### The problem
Extract each of the lines below that contains the word "eggs".

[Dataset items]
● ● ● ●

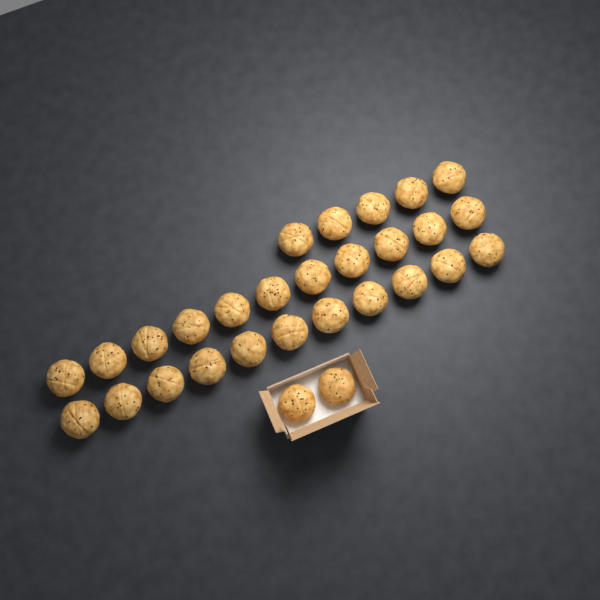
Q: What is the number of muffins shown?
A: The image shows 29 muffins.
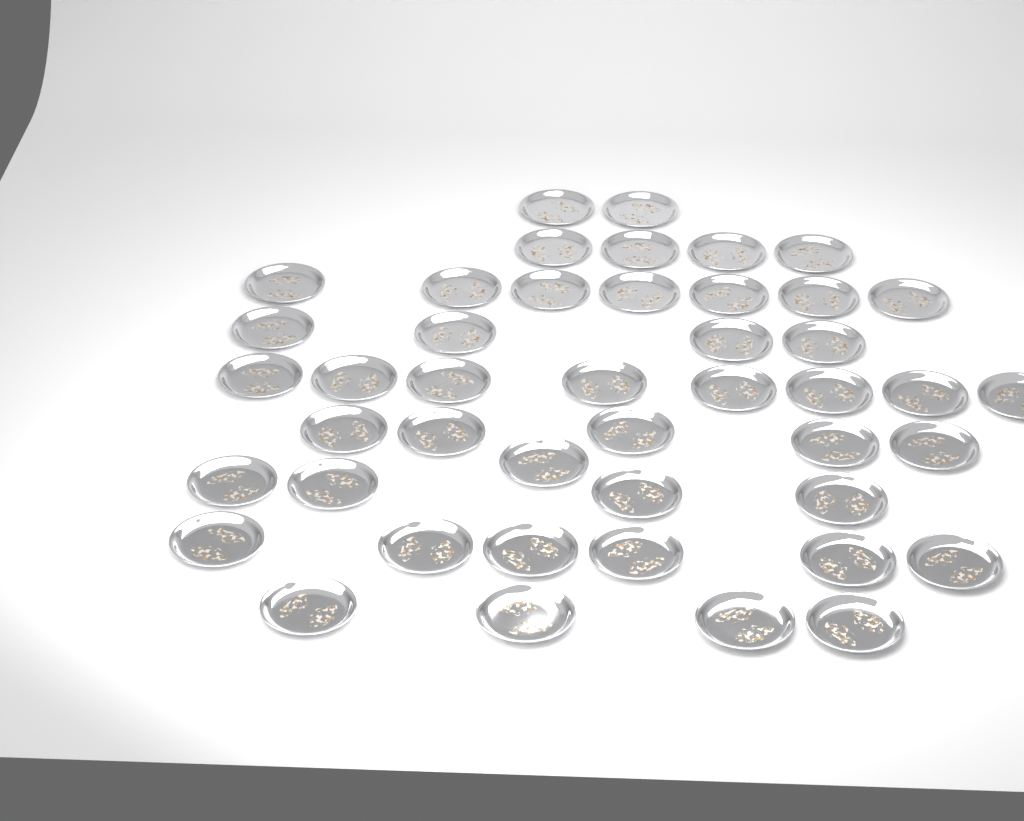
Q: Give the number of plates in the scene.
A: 45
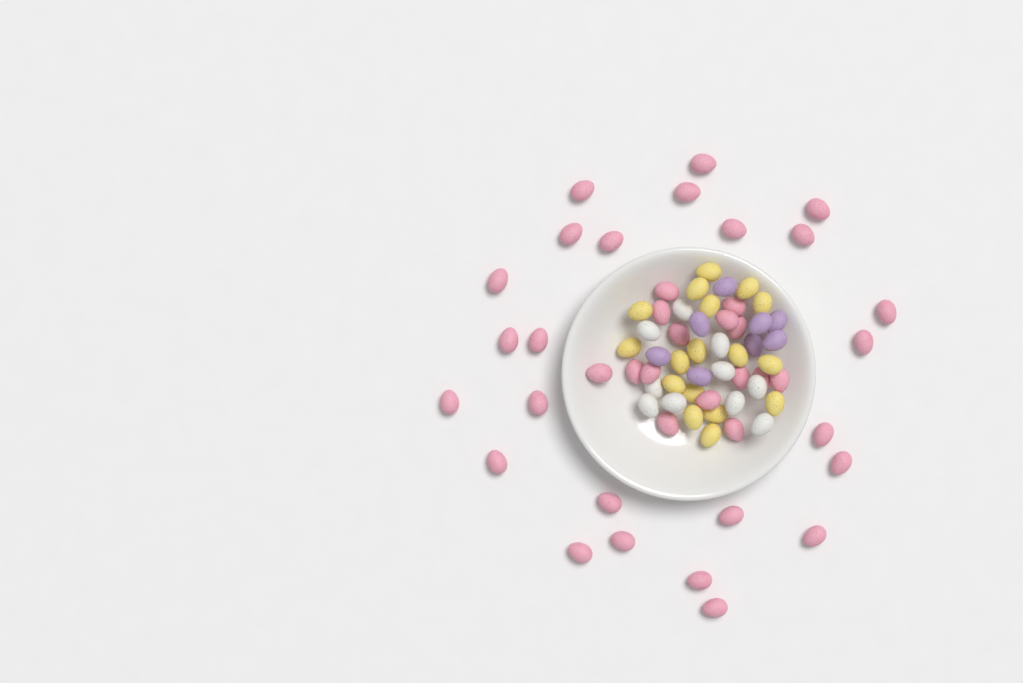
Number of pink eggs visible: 40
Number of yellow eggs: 17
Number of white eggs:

● ● ● ●

### Full solution
Number of pink eggs visible: 40
Number of yellow eggs: 17
Number of white eggs:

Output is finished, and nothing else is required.